A significant factor affecting a software system availability is hardware failure in underlying server executing the software. In the past, implementing hardware-related high availability for application software often involved running two or more instances of the software on different servers and having them synchronized so that one instance would take over in case the other instance failed.
Hypervisor HA
In the past decade, virtualization technology has decoupled software from the underlying hardware infrastructure. If a specific piece of hardware fails, the virtualization layer can automatically move the software workload elsewhere, with minimal interruption of service. This greatly simplified the implementation of hardware-related HA, eliminating the need of maintaining multiple instances of the application to achieve high-availability requirements in most environments.
Lighthouse is packaged as a virtual appliance, which means it runs as a virtual machine and inherits the high availability attributes from the virtualization layer. For most environments, Lighthouse already has sufficient HA capabilities by leveraging the availability attributes of the virtualization infrastructure.
Geographical redundancy and disaster recovery (DR)

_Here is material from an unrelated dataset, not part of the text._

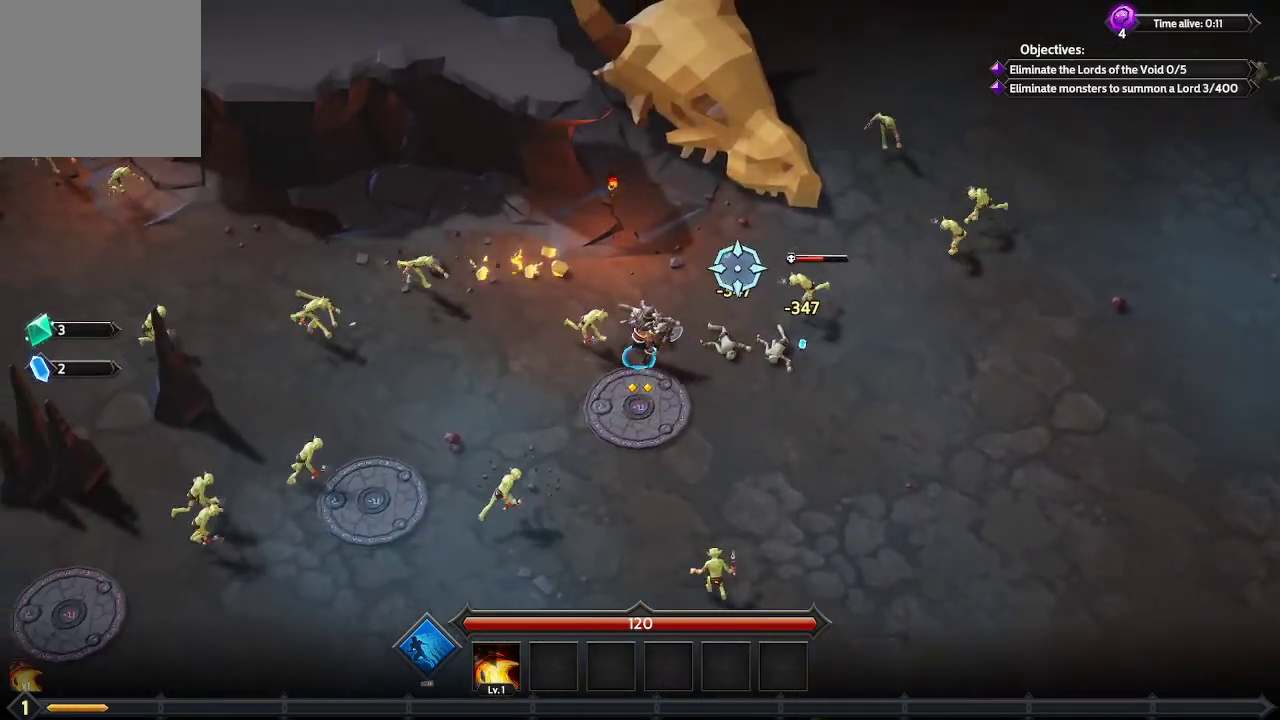
{"buttons": [], "left_stick": "up", "right_stick": "center", "events": [[67, "left_stick", "up-right"], [167, "right_stick", "center"], [467, "left_stick", "up"]]}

Certain environments may have exceptionally high requirements for availability with business continuity plans that involve resilience against major natural disasters, massive network disruptions, catastrophic destruction of entire facilities, etc. Those environments might still require the deployment of multiple instances of the software application, typically across multiple geographical locations.
For those environments, Lighthouse Enterprise has been released, and now supports multiple instances of the application running with real-time synchronization.